The warm up matches for the T20 WC start next week. Pakistan will be playing its preliminary matches against England and the Netherlands. The last few years have been disappointing for Pakistan for various reasons. Pakistan’s openers remain as clueless and brittle as ever since the departure of Saeed Anwar and Aamir Sohail. The middle order has not managed to remain consistent with critcism being levied on Younis Khan, Shoaib Malik and Misbah. Pakistan’s best batsman Yousuf has been largely unavailable and so have been three of Pakistan’s key T20 players, Abdul Razzaq, Imran Nazir and Rana Naved. Further, although Pakistan’s fielding standards have improved slightly, they are improving slowly compared to other international sides.
Pakistan’s pace battery is almost totally ineffective, with Shoaib Akhtar and Mohammad Asif ruining their careers themselves and Umar Gul being the only fit and world class pacer. If all this isn’t enough, the Pakistan team management seems obsessed with not providing any meaningful chances to promising youngsters such as Fawad Alam.
T20 is not real cricket, because it seems to go against everything cricket is meant to be. Cricket is meant to provide equal footing to both batsmen and bowlers. Test cricket, which is considered as real cricket, is all about patience, intelligence, stamina and mental toughness. T20 is more about luck and excitement, although the qualities needed to play Test cricket can be useful in playing T20, too. Yet, if one attempts to envisage what the founders of cricket must have had in mind, T20 must be a polar opposite.
Pakistan has a golden chance to provide some hope to fans, as the Pakistan team is balanced and consists of experienced T20 players. It is crucial to stress that half of these players have played cricket in English conditions, so they know what to expect and also, Pakistani cricketers probably play more domestic T20
than anyone else. So, there should be no excuse for poor performance and claiming lack of familiarisation with English conditions will be unacceptable.
Younis Khan is leading the side although his T20 credentials are doubted. Younis performed commendably in the ongoing RBS T20 Cup where he played 2 aggressive knocks for Peshawar. There were reports after the ODI series against Australia that Younis has decided to relinquish captaincy in favour of Afridi. These reports were obviously untrue, but it does prove that there is a considerable body of opinion that doubts Younis Khan as a T20 player.
Younis has to show more aggression than what we have seen from him. If Pakistani batsmen play defensively in this Cup, Pakistan will lose. Pakistan should also be mindful that other teams like New Zealand and South Africa have improved their T20 standards and they are capable of beating Pakistan this time round.
In particular the two openers Shahzad and Butt need to play lofted shots if they can’t drive the ball between the gaps.

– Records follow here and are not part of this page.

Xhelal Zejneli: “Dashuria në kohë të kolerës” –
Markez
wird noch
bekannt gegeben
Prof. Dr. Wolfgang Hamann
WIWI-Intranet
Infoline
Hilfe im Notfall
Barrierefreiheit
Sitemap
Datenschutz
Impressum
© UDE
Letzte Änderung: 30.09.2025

This is particularly important for Shahzad, who has struggled to place the ball in the gaps so far in international cricket. Neither Butt nor Shahzad have been in great form recently and it must be questioned why they have been picked for T20 when they do not appear to be T20 batsmen.
The new kid on the block, Shahzaib Hasan is inexperienced and it is rumoured Younis Khan opted for him over Khalid Latif. It would perhaps be wiser to give Hasan a chance in place of Shahzad, although it seems unlikely. Hasan was impressive in the recent mini series between Chairman’s XI and Patrons’ XI, where he was amongst the top scorers. Nasir Jamshed is returning to form in domestic cricket but his form was mediocre before this RBS Cup, so his exclusion is justified.
Ideally Younis should go with no more than 3 pacers. Spinners are usually more effective in T20 because the focus is
also to restrict the runs from the bat. My guess is that whoever is responsible for selection will once again not give a meaningful chance to Fawad Alam, but playing Fawad is undoubtedly an advantage because of his batting and fielding. He can also bowl a couple of overs if need be, although bowling is not his forte. The team management is likely to go with, 1.Butt 2.Shahzad 3.Younis 4. Malik 5. Misbah 6. Afridi 7.Akmal 8. Tanvir 9. Gul 10. Rao 11. Ajmal.
My preferred line-up would be: 1. Hasan 2. Afridi 3. Akmal 4. Younis 5. Malik 6. Misbah 7. Fawad 8. Tanvir 9. Gul 10. Rao 11. Ajmal
Aggression, good team spirit and fair selection can make Pakistan win this World Cup. Bowling wise Pakistan is adequately equipped with Gul, Afridi and Ajmal being world class bowlers. If Younis, Malik and Misbah once again do not show commitment and consistency, it will be a new low for Pakistan cricket and a slap on the PCB’s face.